START Records for processing

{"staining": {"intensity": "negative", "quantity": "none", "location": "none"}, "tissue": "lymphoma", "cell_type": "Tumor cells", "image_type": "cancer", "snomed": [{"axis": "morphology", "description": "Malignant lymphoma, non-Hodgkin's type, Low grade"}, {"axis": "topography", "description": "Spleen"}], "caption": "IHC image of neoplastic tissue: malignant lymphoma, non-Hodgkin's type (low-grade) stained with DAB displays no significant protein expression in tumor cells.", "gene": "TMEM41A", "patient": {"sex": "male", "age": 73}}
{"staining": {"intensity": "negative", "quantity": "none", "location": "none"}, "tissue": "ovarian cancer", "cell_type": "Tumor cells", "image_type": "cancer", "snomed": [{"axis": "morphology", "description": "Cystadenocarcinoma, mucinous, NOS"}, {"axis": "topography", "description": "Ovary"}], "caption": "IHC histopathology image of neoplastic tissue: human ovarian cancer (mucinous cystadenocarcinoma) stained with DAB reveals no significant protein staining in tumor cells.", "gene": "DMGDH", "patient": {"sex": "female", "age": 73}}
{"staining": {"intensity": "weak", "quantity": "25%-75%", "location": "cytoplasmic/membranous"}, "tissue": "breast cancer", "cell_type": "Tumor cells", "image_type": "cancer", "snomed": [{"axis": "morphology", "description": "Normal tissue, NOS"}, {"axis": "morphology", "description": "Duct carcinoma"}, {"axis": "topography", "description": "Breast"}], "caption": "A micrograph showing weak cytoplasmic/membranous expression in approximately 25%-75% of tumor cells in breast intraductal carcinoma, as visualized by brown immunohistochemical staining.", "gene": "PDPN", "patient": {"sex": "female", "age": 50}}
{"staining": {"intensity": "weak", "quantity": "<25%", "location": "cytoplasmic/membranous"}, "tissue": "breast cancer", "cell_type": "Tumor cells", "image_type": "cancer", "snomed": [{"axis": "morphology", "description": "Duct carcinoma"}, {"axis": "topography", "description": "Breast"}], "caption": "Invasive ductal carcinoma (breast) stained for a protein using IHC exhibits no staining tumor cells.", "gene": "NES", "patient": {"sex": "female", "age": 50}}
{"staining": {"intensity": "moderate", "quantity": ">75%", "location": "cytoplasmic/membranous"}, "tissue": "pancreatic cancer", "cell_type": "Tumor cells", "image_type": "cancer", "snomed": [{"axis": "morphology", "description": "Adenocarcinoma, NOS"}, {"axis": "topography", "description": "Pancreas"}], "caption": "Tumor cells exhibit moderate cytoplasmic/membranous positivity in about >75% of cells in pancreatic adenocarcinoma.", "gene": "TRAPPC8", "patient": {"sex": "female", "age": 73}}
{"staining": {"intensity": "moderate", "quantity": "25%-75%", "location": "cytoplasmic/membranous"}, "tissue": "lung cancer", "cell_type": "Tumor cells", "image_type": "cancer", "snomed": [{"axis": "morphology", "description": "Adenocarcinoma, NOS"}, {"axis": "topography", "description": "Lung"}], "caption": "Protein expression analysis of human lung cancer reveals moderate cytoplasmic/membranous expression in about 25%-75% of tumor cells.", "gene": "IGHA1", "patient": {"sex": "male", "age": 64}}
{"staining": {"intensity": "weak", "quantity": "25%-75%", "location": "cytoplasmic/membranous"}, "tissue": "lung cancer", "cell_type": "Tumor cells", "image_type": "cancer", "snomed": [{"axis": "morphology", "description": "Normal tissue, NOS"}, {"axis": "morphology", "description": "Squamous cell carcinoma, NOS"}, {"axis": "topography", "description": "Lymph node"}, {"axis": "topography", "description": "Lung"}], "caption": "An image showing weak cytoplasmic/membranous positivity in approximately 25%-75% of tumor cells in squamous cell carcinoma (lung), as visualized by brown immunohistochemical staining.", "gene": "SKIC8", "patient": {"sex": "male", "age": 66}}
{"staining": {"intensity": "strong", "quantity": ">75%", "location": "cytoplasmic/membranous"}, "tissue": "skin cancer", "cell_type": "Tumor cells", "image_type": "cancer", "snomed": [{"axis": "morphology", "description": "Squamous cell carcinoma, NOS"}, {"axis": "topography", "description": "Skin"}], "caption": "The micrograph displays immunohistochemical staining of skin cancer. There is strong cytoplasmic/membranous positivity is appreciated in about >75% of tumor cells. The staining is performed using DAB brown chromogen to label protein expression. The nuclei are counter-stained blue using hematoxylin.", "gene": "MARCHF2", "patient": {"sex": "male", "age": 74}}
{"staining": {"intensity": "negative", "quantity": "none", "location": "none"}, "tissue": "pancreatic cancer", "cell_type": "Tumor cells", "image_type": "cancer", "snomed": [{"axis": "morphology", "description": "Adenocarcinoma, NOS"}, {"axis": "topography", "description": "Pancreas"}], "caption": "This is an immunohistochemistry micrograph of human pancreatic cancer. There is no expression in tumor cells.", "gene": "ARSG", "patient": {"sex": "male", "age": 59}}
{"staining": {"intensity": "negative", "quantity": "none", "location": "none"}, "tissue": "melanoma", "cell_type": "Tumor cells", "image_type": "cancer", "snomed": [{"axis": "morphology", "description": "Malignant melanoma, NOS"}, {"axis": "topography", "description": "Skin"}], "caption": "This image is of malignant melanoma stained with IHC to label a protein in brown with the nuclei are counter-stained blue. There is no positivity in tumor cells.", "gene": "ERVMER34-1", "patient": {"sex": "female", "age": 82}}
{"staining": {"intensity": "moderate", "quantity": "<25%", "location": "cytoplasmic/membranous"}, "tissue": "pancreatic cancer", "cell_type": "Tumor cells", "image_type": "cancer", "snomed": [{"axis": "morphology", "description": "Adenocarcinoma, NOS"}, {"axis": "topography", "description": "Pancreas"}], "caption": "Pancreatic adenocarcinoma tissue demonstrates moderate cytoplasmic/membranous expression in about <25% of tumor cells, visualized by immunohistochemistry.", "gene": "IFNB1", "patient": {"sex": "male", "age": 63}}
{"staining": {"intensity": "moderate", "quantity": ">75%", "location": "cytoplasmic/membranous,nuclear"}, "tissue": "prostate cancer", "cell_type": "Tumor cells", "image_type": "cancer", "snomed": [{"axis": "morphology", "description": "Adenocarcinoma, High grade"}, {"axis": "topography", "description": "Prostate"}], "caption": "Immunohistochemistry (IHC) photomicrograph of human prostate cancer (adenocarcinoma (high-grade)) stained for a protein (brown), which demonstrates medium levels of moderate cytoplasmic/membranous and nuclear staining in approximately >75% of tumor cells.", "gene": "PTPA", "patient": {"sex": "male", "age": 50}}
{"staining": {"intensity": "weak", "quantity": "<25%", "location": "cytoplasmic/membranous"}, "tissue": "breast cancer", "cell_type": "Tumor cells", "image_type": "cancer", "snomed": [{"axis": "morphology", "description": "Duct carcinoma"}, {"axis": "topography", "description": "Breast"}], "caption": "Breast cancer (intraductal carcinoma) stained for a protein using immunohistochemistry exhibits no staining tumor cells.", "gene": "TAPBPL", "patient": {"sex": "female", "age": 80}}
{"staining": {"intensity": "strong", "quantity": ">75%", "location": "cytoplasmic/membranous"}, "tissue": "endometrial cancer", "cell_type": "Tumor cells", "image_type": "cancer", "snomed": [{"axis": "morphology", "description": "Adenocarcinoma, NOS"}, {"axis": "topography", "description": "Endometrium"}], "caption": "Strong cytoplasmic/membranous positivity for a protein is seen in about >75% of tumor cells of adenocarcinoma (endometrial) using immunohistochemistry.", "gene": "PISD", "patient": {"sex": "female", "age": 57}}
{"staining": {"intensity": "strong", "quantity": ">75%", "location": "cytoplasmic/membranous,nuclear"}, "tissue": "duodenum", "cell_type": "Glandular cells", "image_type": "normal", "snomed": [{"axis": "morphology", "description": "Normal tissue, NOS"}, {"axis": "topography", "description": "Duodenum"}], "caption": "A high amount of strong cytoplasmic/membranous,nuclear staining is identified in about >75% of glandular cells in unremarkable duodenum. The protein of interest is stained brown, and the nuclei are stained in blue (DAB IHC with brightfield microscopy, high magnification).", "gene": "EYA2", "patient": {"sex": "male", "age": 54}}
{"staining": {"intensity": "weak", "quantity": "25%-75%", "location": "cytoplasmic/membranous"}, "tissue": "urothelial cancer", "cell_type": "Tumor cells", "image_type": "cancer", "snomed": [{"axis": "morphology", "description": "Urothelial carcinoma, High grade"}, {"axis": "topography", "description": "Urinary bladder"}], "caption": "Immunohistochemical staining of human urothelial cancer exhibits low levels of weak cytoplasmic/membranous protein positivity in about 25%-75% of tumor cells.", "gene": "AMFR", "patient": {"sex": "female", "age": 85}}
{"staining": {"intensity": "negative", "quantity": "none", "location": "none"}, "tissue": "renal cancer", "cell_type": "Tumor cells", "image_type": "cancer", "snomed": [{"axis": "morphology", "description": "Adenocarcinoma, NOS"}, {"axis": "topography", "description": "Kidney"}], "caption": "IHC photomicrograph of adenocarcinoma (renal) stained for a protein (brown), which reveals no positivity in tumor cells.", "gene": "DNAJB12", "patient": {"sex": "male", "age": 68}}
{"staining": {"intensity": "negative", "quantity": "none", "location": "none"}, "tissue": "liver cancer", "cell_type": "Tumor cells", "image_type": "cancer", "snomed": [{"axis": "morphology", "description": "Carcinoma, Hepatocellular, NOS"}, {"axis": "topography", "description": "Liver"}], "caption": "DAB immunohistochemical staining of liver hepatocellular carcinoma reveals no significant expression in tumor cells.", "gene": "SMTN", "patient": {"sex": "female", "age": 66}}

END Records for processing

What to produce
Wherever the string "nuclei" appears in the entries above, list that line.

Task output
{"staining": {"intensity": "strong", "quantity": ">75%", "location": "cytoplasmic/membranous"}, "tissue": "skin cancer", "cell_type": "Tumor cells", "image_type": "cancer", "snomed": [{"axis": "morphology", "description": "Squamous cell carcinoma, NOS"}, {"axis": "topography", "description": "Skin"}], "caption": "The micrograph displays immunohistochemical staining of skin cancer. There is strong cytoplasmic/membranous positivity is appreciated in about >75% of tumor cells. The staining is performed using DAB brown chromogen to label protein expression. The nuclei are counter-stained blue using hematoxylin.", "gene": "MARCHF2", "patient": {"sex": "male", "age": 74}}
{"staining": {"intensity": "negative", "quantity": "none", "location": "none"}, "tissue": "melanoma", "cell_type": "Tumor cells", "image_type": "cancer", "snomed": [{"axis": "morphology", "description": "Malignant melanoma, NOS"}, {"axis": "topography", "description": "Skin"}], "caption": "This image is of malignant melanoma stained with IHC to label a protein in brown with the nuclei are counter-stained blue. There is no positivity in tumor cells.", "gene": "ERVMER34-1", "patient": {"sex": "female", "age": 82}}
{"staining": {"intensity": "strong", "quantity": ">75%", "location": "cytoplasmic/membranous,nuclear"}, "tissue": "duodenum", "cell_type": "Glandular cells", "image_type": "normal", "snomed": [{"axis": "morphology", "description": "Normal tissue, NOS"}, {"axis": "topography", "description": "Duodenum"}], "caption": "A high amount of strong cytoplasmic/membranous,nuclear staining is identified in about >75% of glandular cells in unremarkable duodenum. The protein of interest is stained brown, and the nuclei are stained in blue (DAB IHC with brightfield microscopy, high magnification).", "gene": "EYA2", "patient": {"sex": "male", "age": 54}}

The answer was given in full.